Pourtant son retour au pays a été assombri par la polémique lancée par Sir Mike Jackson, chef d'état-major de l'armée britannique, qui lui avait reproché de ne pas avoir remercié publiquement les militaires qui l'ont libéré.
"Je suis un peu attristé qu'il ne semble pas y avoir eu un mot de reconnaissance pour les soldats qui ont risqué leur vie pour les sauver", avait dit le général Jackson vendredi à Channel Four.
La branche britannique de CPT a assuré avoir exprimé sa reconnaissance pour les sauveteurs dans un communiqué publié dès jeudi.
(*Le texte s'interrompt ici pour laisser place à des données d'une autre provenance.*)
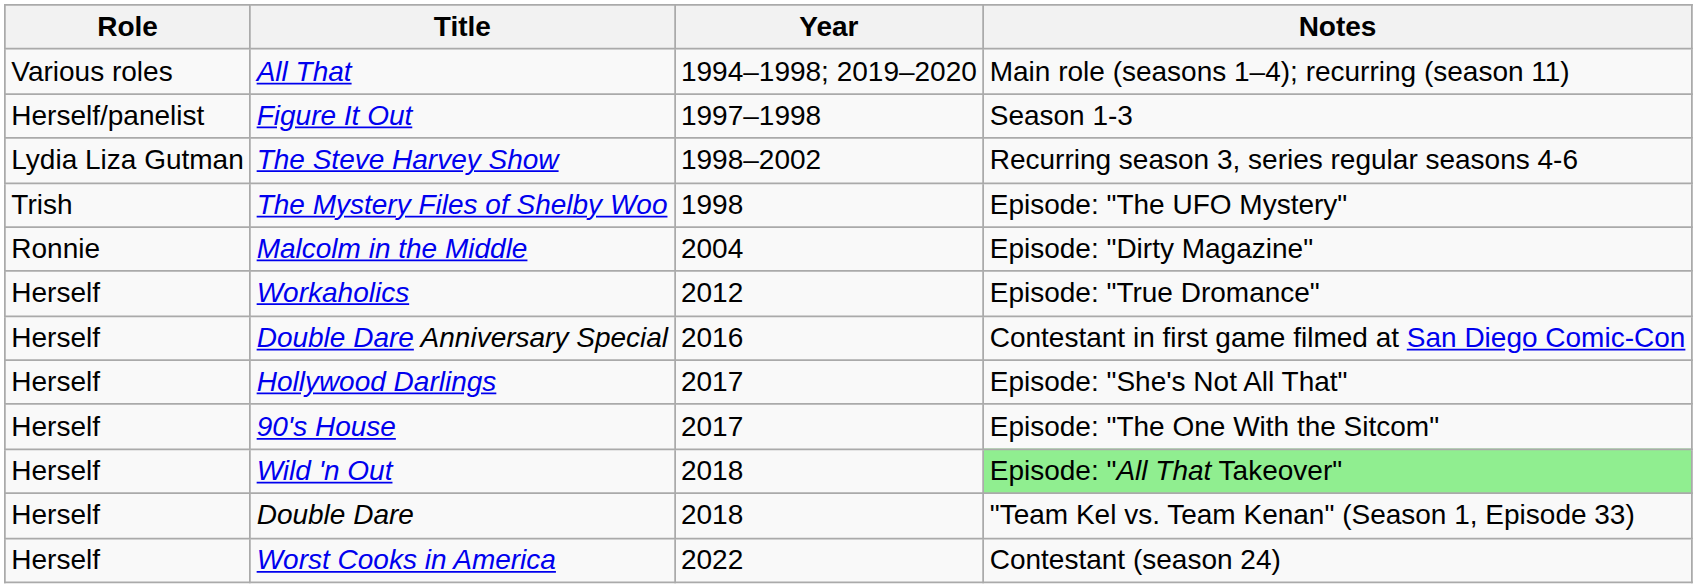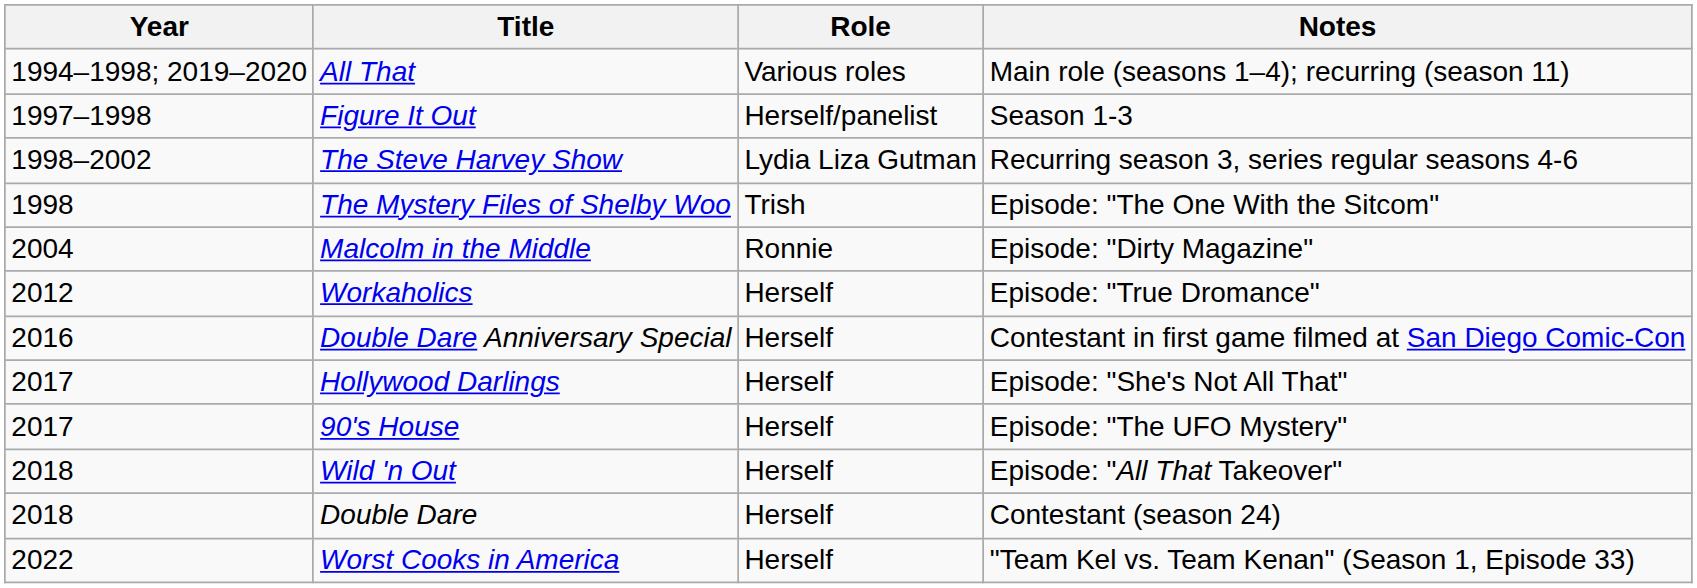columns swapped: Year <-> Role
The Mystery Files of Shelby Woo | Notes: Episode: "The UFO Mystery" -> Episode: "The One With the Sitcom"
90's House | Notes: Episode: "The One With the Sitcom" -> Episode: "The UFO Mystery"
Wild 'n Out | Notes: lightgreen background -> no background
Double Dare | Notes: "Team Kel vs. Team Kenan" (Season 1, Episode 33) -> Contestant (season 24)
Worst Cooks in America | Notes: Contestant (season 24) -> "Team Kel vs. Team Kenan" (Season 1, Episode 33)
"Nous sommes reconnaissants pour la manière dont elles ont honoré leur promesse de n'intervenir que s'il y avait une garantie importante qu'il n'y aurait pas de perte humaine", a pour sa part déclaré Bob Gardiner, responsable de l'église baptiste que fréquentent les Kember.
Le débat a rebondi sur le danger que les pacifistes qui se rendent dans des zones de guerre font peser, lorsqu'ils sont enlevés, sur ceux qui cherchent à les libérer.
La mission des émissaires de CPT en Irak est d'écouter les témoignages des Irakiens et d'observer les violations des droits de l'Homme. Elles aident les familles des Irakiens arrêtés, et détenus souvent sans inculpation, à avoir des nouvelles de leurs proches, a expliqué M. Cockburn.